__EXERCISE__
Every line in the records below with the string "нэлээн" is to be copied out.

START DATA FOR ANALYSIS

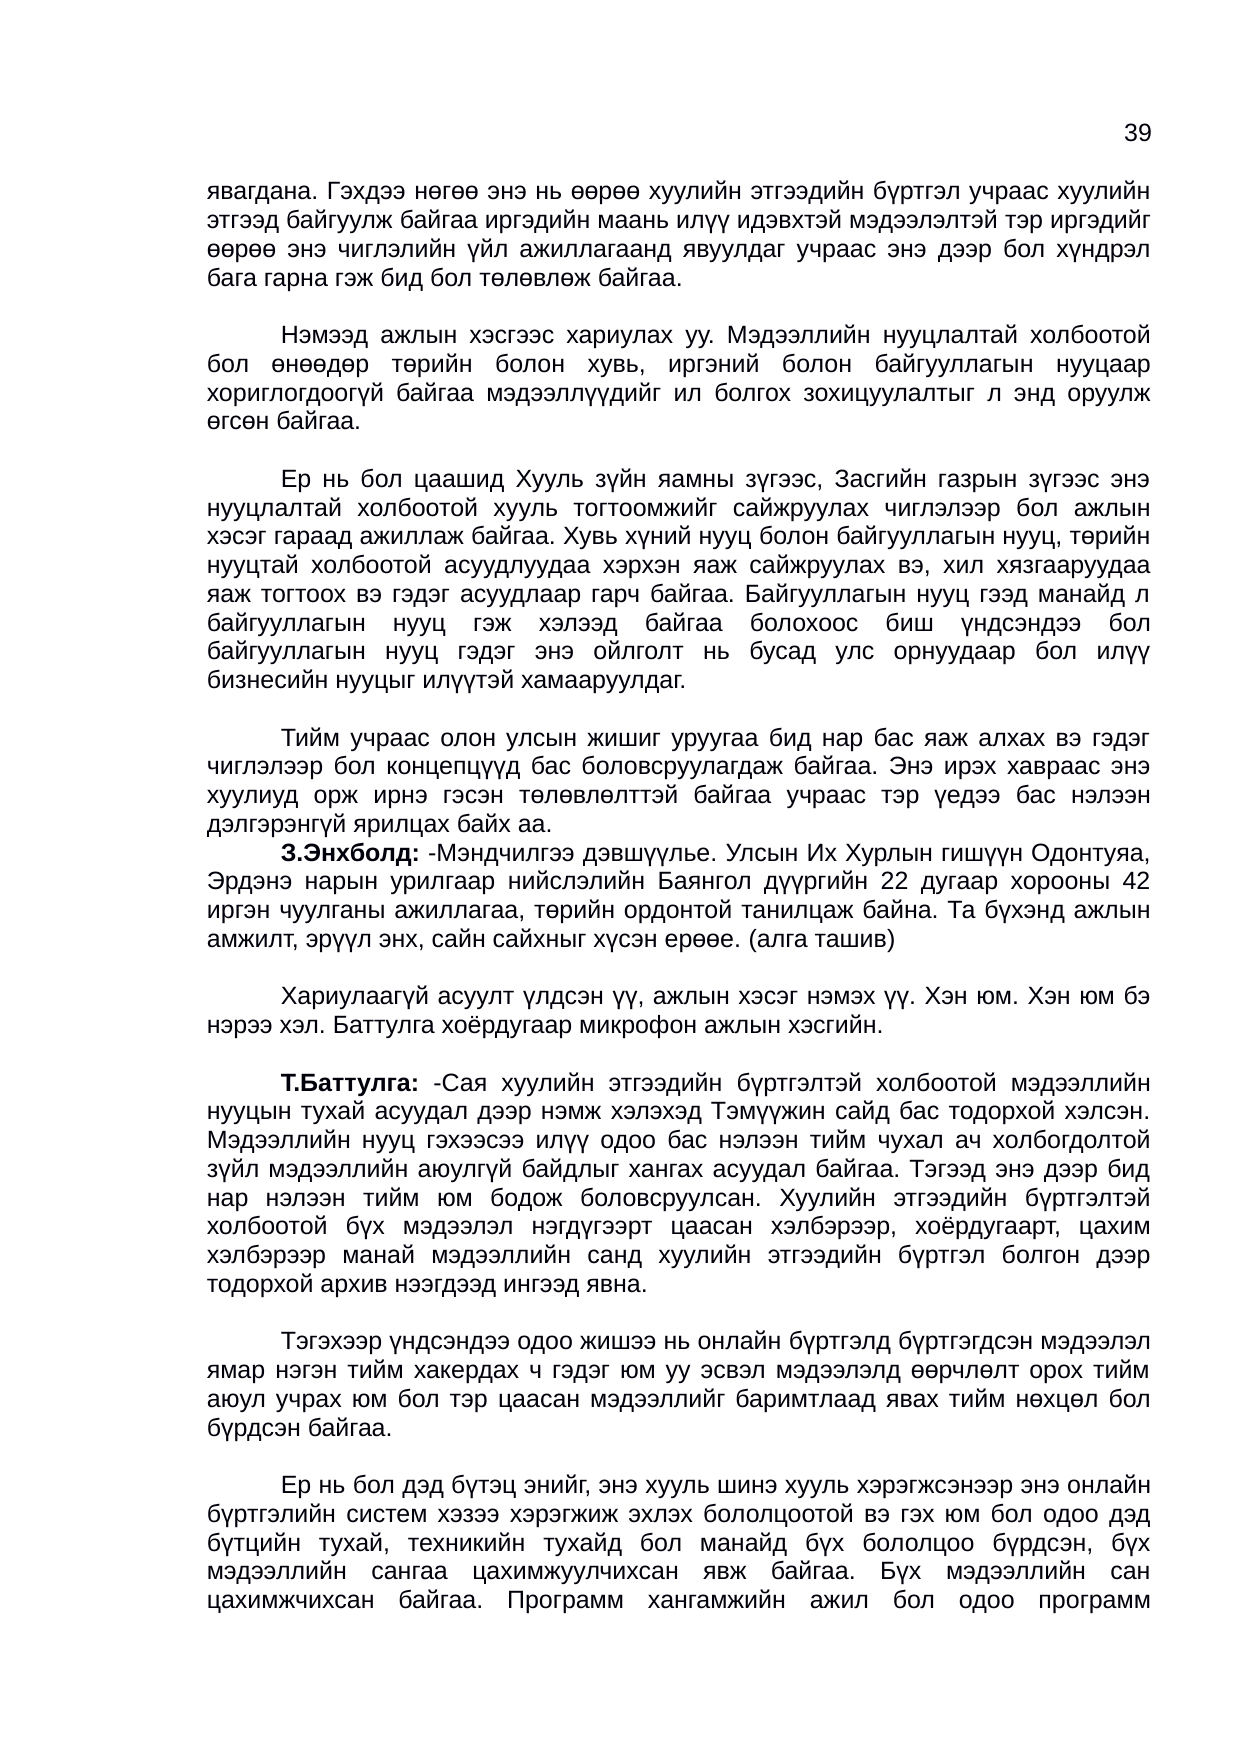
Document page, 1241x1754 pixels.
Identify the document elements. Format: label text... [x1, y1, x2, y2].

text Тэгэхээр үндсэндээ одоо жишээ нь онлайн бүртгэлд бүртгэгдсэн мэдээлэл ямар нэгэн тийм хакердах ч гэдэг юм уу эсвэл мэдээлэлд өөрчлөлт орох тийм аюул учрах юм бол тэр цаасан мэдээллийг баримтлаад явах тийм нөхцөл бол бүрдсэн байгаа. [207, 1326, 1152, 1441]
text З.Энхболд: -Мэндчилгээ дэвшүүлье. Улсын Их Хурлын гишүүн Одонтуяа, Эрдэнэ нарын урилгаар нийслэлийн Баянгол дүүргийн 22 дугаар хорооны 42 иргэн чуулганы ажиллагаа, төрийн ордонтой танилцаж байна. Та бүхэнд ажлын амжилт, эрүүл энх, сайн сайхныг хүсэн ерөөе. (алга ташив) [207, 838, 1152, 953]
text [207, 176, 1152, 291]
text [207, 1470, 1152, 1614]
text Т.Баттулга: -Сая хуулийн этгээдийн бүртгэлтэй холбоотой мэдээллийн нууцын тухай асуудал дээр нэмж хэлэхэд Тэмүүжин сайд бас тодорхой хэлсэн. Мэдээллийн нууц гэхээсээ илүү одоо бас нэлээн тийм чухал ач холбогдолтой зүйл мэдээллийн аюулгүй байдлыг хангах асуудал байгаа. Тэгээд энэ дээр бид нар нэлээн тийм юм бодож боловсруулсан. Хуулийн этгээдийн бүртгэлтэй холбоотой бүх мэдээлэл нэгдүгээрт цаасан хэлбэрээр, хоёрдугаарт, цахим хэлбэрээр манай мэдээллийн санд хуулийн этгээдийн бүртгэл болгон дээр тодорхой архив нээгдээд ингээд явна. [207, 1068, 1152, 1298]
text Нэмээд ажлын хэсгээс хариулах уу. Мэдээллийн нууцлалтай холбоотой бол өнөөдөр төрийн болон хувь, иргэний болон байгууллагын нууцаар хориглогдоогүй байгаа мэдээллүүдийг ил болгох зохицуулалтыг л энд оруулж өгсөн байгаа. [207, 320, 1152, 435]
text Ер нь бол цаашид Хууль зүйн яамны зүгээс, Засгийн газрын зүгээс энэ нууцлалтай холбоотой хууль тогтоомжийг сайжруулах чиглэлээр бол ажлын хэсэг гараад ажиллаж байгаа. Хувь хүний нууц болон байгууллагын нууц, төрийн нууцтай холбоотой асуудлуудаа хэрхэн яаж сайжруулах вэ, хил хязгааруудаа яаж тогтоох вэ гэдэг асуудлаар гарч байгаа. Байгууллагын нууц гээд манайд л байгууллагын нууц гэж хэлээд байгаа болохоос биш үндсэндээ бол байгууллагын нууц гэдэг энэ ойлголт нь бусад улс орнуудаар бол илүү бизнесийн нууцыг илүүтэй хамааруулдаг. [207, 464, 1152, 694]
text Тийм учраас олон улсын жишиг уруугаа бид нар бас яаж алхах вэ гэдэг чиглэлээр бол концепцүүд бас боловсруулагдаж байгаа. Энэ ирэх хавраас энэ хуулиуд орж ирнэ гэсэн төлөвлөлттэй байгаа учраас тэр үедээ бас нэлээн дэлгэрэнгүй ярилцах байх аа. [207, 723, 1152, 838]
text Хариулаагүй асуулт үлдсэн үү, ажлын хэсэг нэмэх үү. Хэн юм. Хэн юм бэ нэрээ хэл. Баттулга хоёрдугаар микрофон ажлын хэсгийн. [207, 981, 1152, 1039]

END DATA FOR ANALYSIS

__TASK RESULT__
text Т.Баттулга: -Сая хуулийн этгээдийн бүртгэлтэй холбоотой мэдээллийн нууцын тухай асуудал дээр нэмж хэлэхэд Тэмүүжин сайд бас тодорхой хэлсэн. Мэдээллийн нууц гэхээсээ илүү одоо бас нэлээн тийм чухал ач холбогдолтой зүйл мэдээллийн аюулгүй байдлыг хангах асуудал байгаа. Тэгээд энэ дээр бид нар нэлээн тийм юм бодож боловсруулсан. Хуулийн этгээдийн бүртгэлтэй холбоотой бүх мэдээлэл нэгдүгээрт цаасан хэлбэрээр, хоёрдугаарт, цахим хэлбэрээр манай мэдээллийн санд хуулийн этгээдийн бүртгэл болгон дээр тодорхой архив нээгдээд ингээд явна. [207, 1068, 1152, 1298]
text Тийм учраас олон улсын жишиг уруугаа бид нар бас яаж алхах вэ гэдэг чиглэлээр бол концепцүүд бас боловсруулагдаж байгаа. Энэ ирэх хавраас энэ хуулиуд орж ирнэ гэсэн төлөвлөлттэй байгаа учраас тэр үедээ бас нэлээн дэлгэрэнгүй ярилцах байх аа. [207, 723, 1152, 838]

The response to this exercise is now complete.